A gesture recognizer that classifies the previously computed keypoint configuration into a discrete set of gestures.
This architecture is similar to that employed by our recently published face meshML pipeline and that others have used for pose estimation. Providing the accurately cropped palm image to the hand landmark model drastically reduces the need for data augmentation (e.g. rotations, translation and scale) and instead allows the network to dedicate most of its capacity towards coordinate prediction accuracy.

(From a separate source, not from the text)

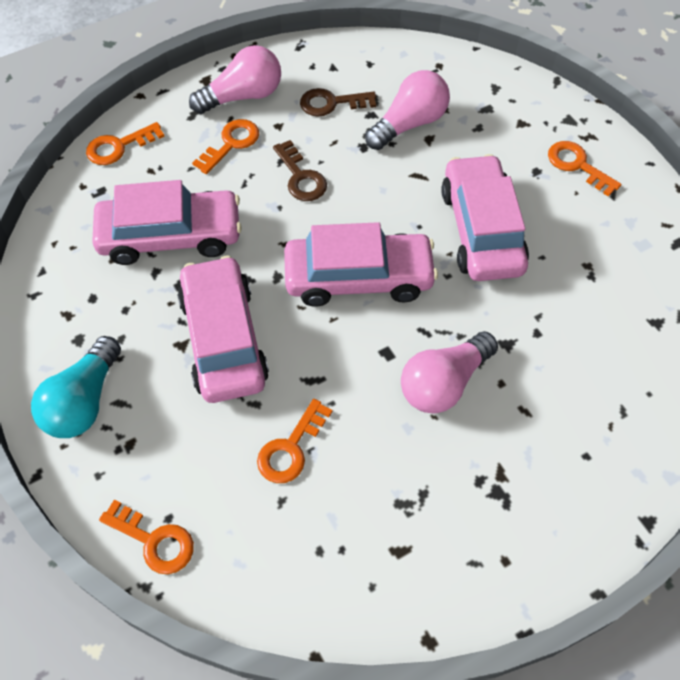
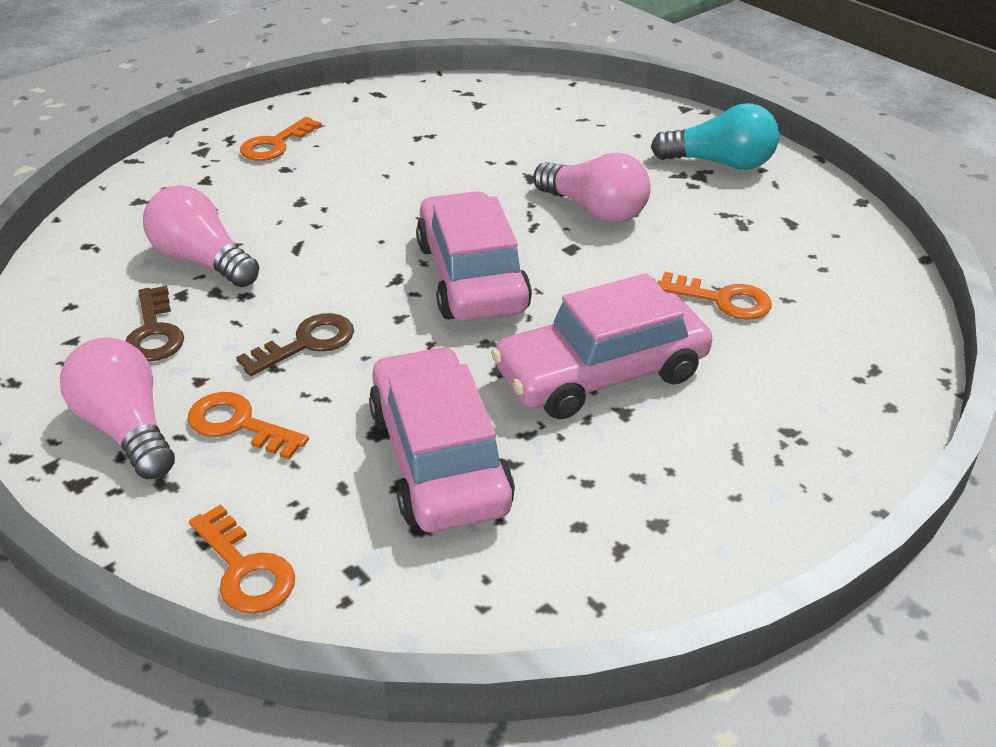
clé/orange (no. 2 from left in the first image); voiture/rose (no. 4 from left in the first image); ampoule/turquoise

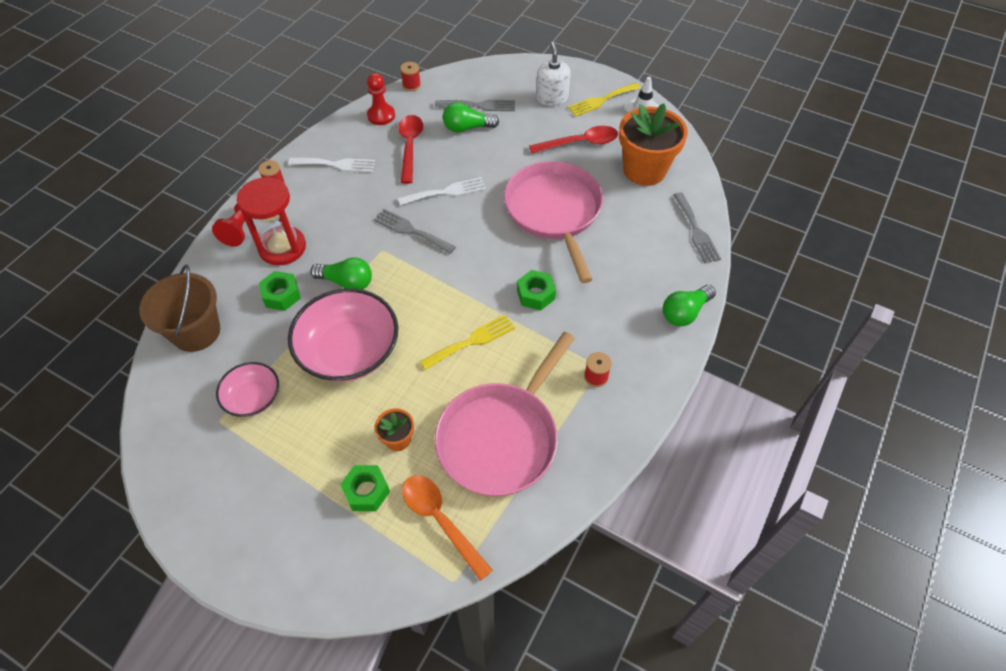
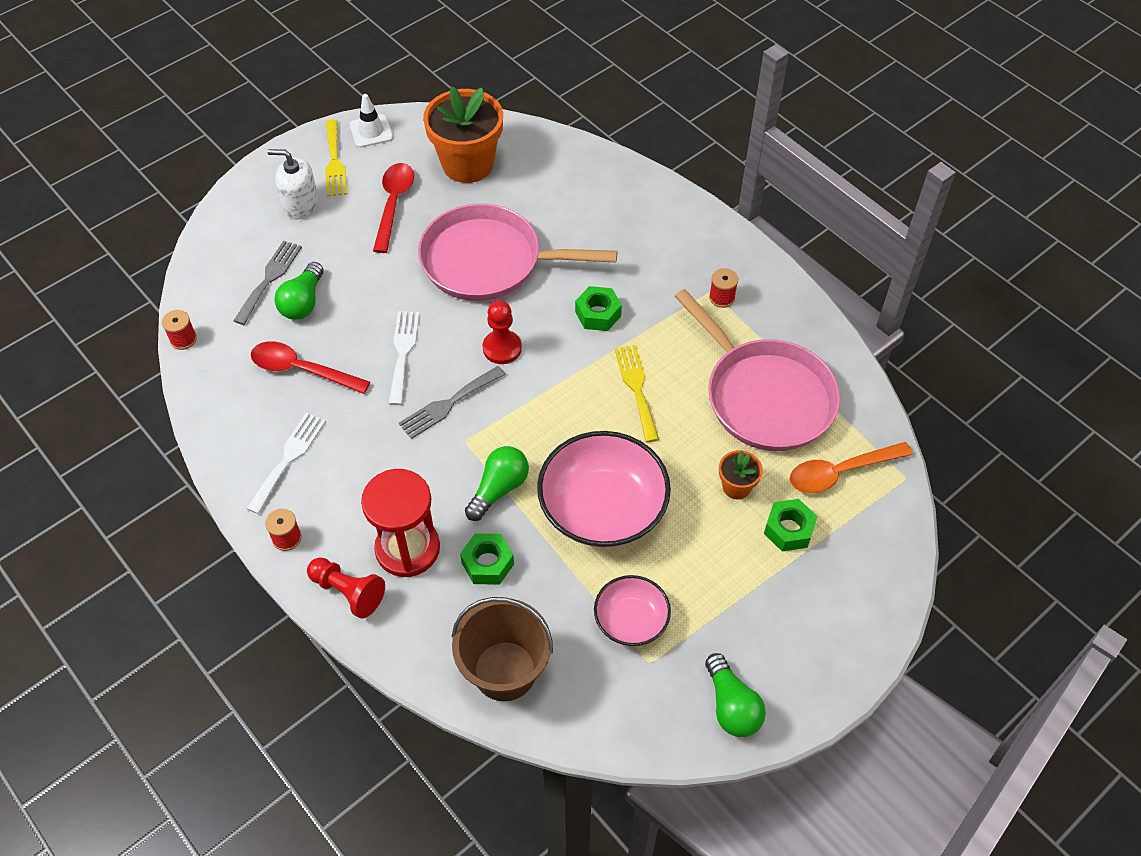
fourchette/gris (no. 3 from left in the first image); pion/rouge (no. 2 from left); ampoule/vert (no. 3 from left)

Hand perception pipeline overview.
BlazePalm: Realtime Hand/Palm Detection To detect initial hand locations, we employ a single-shot detector model called BlazePalm, optimized for mobile real-time uses in a manner similar to BlazeFace, which is also available in MediaPipe. Detecting hands is a decidedly complex task: our model has to work across a variety of hand sizes with a large scale span (~20x) relative to the image frame and be able to detect occluded and self-occluded hands. Whereas faces have high contrast patterns, e.g., in the eye and mouth region, the lack of such features in hands makes it comparatively difficult to detect them reliably from their visual features alone. Instead, providing additional context, like arm, body, or person features, aids accurate hand localization. Our solution addresses the above challenges using different strategies. First, we train a palm detector instead of a hand detector, since estimating bounding boxes of rigid objects like palms and fists is significantly simpler than detecting hands with articulated fingers. In addition, as palms are smaller objects, the non-maximum suppression algorithm works well even for two-hand self-occlusion cases, like handshakes. Moreover, palms can be modelled using square bounding boxes (anchors in ML terminology) ignoring other aspect ratios, and therefore reducing the number of anchors by a factor of 3-5. Second, an encoder-decoder feature extractor is used for bigger scene context awareness even for small objects (similar to the RetinaNet approach). Lastly, we minimize the focal loss during training to support a large amount of anchors resulting from the high scale variance. With the above techniques, we achieve an average precision of 95.7% in palm detection. Using a regular cross entropy loss and no decoder gives a baseline of just 86.22%.